More evidence the economy is well-on-the-road to recovery was visible this week as consumers opened their pocketbooks to purchase more food, clothing, AND shelter.
Retails sales -- which accounts for 70 percent of economic activity -- was up 5 tenths of one percent in January, well above market predictions. When automobile sales are taken out of the mix, the number was a slightly higher.
The overall economy grew by 5.7 percent during the past calendar year -- its best showing in more than half a decade.
Despite the positive growth, the trade deficit with China is the second highest on record at over $225 billion. The economic downturn has made a dent in the overall trade deficit of nearly $400 billion---the lowest in eight years.
Home sales also showed signs of improvement jumping a seasonally adjusted annual rate of nearly 14 percent.
And the Dow Jones Industrial Average closed a volatile week at just over 10,000. This after the European Union bank helped to steady the Greek economy and China worked to cool its credit boom.
Economic recovery also can be seen among America's farmers where USDA economists are predicting net farm income will be up after last year's downturn.

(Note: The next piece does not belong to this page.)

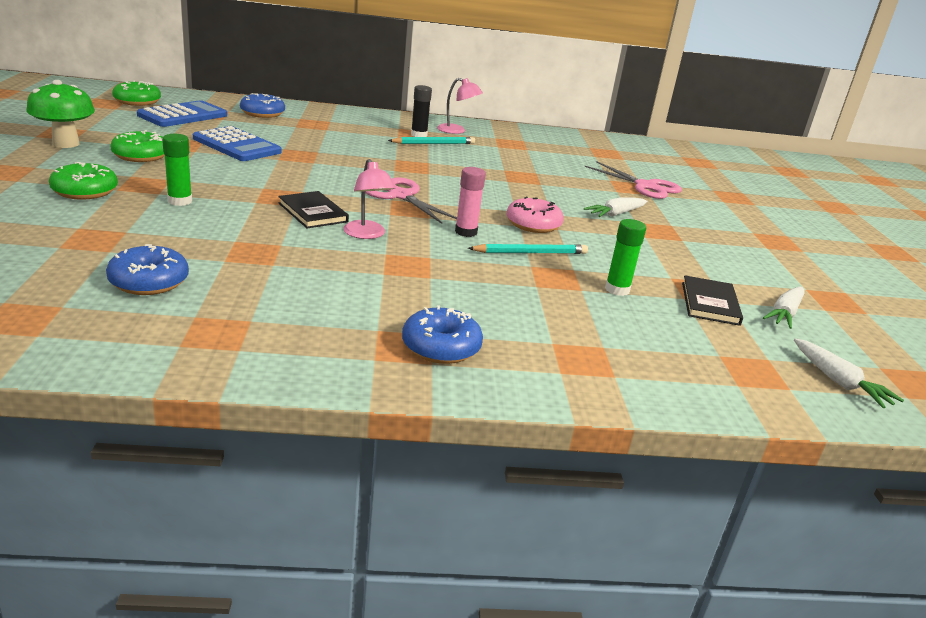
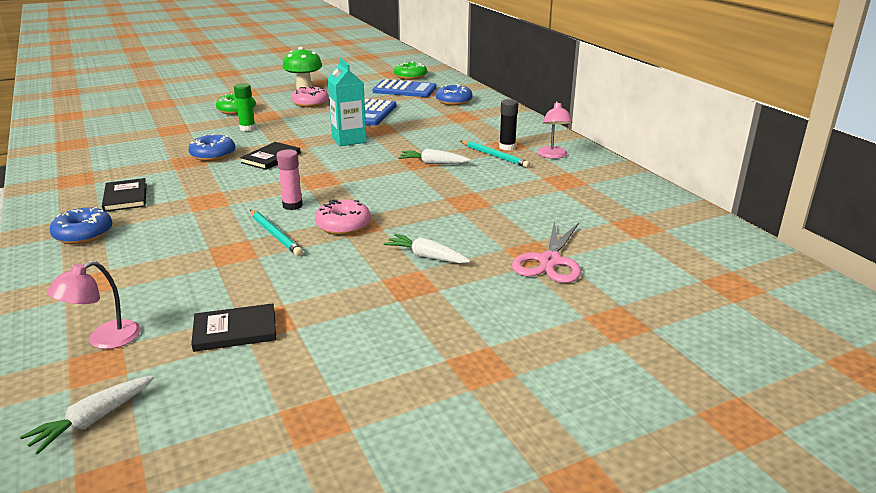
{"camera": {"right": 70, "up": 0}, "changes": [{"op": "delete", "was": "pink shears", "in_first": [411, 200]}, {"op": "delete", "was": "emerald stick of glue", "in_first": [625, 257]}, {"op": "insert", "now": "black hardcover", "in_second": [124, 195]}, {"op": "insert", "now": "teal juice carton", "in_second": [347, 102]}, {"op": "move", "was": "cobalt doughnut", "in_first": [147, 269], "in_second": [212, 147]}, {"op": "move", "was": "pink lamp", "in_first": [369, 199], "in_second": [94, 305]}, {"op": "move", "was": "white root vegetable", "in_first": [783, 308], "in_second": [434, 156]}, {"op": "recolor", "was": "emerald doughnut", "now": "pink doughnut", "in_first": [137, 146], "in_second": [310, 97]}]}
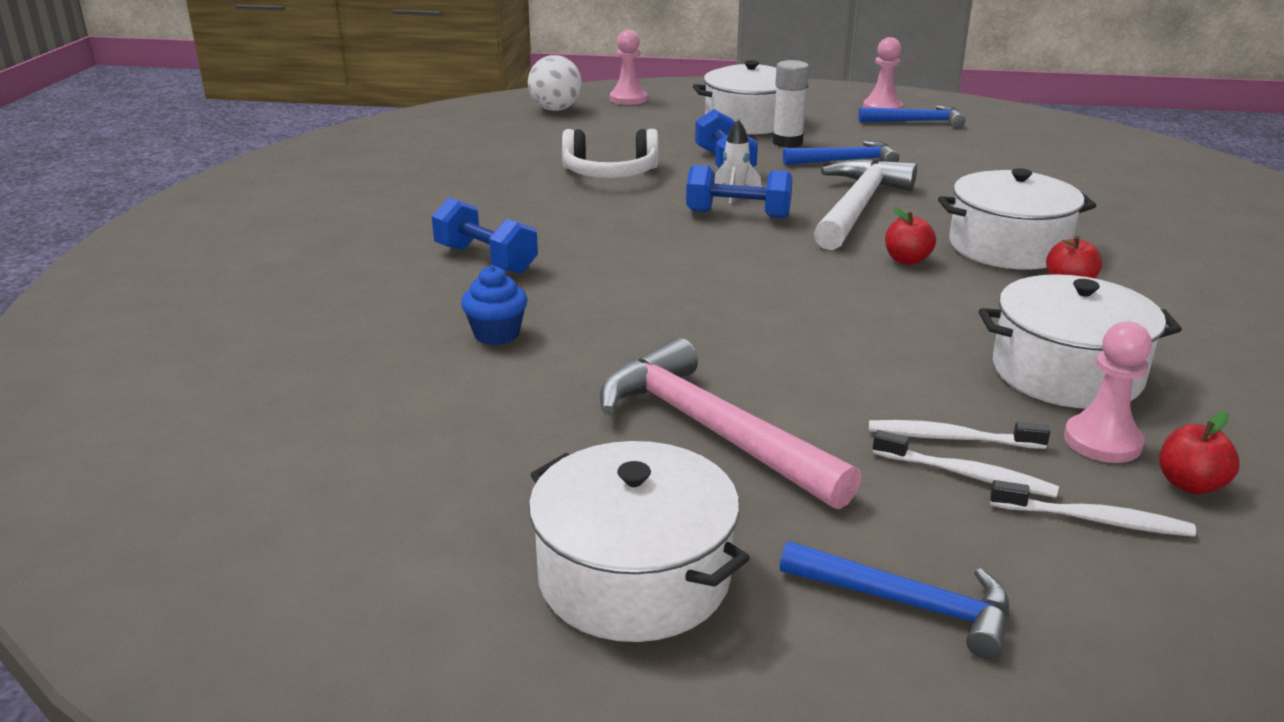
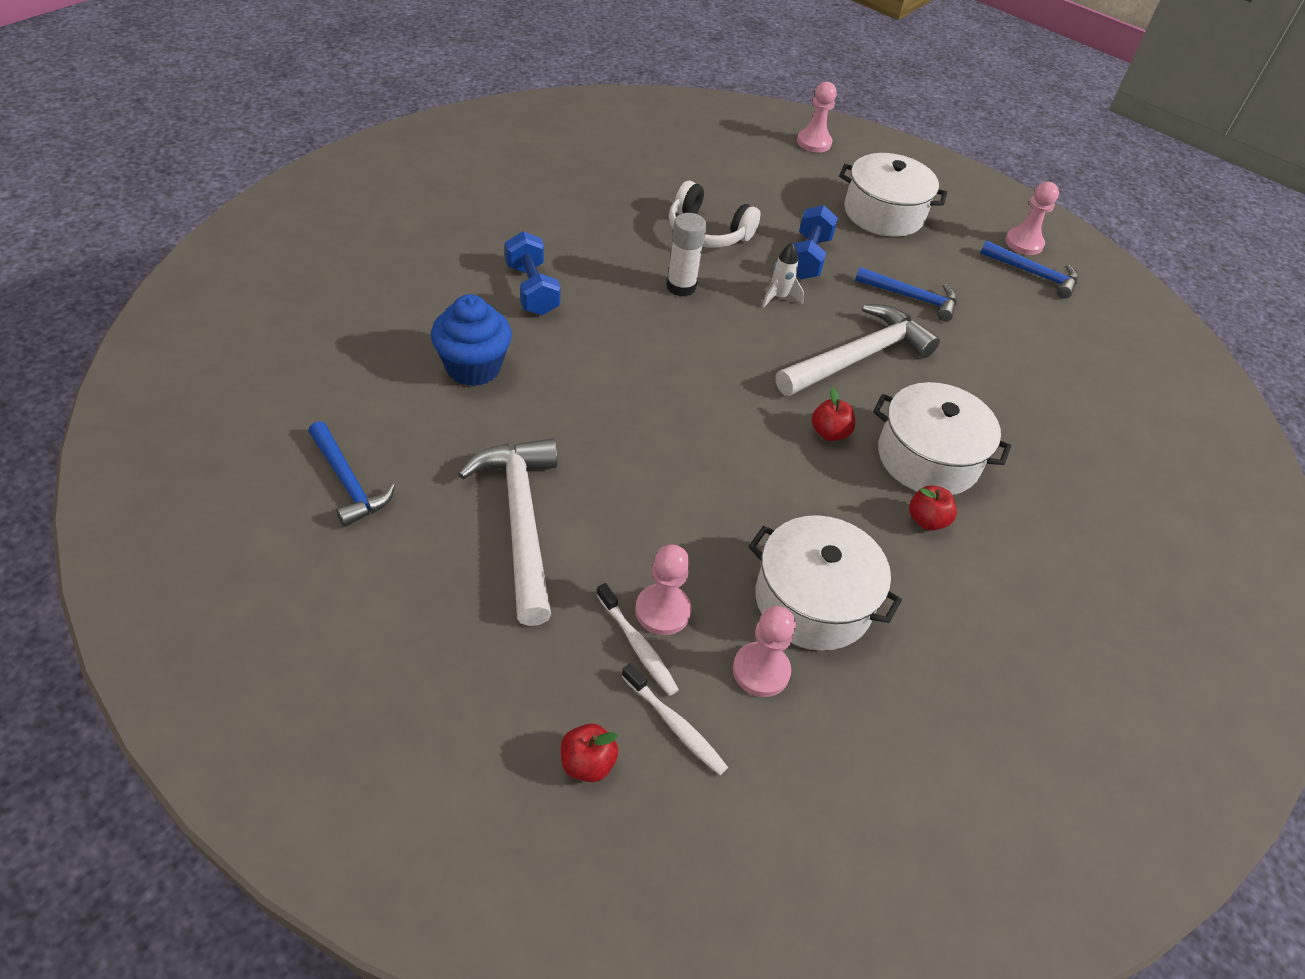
{"camera": {"right": 25, "up": 20}, "changes": [{"op": "delete", "was": "white ball", "in_first": [555, 83]}, {"op": "delete", "was": "white stockpot", "in_first": [639, 541]}, {"op": "delete", "was": "cobalt hand weight", "in_first": [739, 192]}, {"op": "move", "was": "white stick of glue", "in_first": [790, 104], "in_second": [686, 255]}, {"op": "move", "was": "cobalt claw hammer", "in_first": [894, 600], "in_second": [351, 474]}, {"op": "move", "was": "red toy apple", "in_first": [1199, 453], "in_second": [589, 752]}, {"op": "replace", "was": "white tooth brush", "now": "pink game pawn", "in_first": [959, 434], "in_second": [663, 590]}, {"op": "recolor", "was": "pink claw hammer", "now": "white claw hammer", "in_first": [730, 423], "in_second": [507, 532]}, {"op": "resize", "was": "cobalt cupcake", "in_first": [494, 305], "in_second": [471, 340], "ratio": 1.6}]}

After declining more than 20 percent last year, farm sector earnings are forecast to rise in 2010 according to a report released by the U.S. Department of Agriculture this week.
USDA estimates net farm income to be $63 billion this year, up $6.7 billion from 2009. 2010 net farm income is forecast to be $25 billion below its all-time record in 2004. However, it represents a rebound from 2009, a year in which demand for agricultural products fell worldwide due to the global recession.
In addition, USDA expects net cash income to hit $76.3 billion, a rise of nearly 8 percent. This would be $3.5 billion above the previous 10-year average.
Following two record years of increases in expenses, 2009 saw a $9.3 billion decline. And as 2010 begins, USDA forecasts little change. The global recession has put downward pressure on markets for farm inputs as well as commodities. Producers have seen costs for fertilizer and feed, in particular, drop since last year.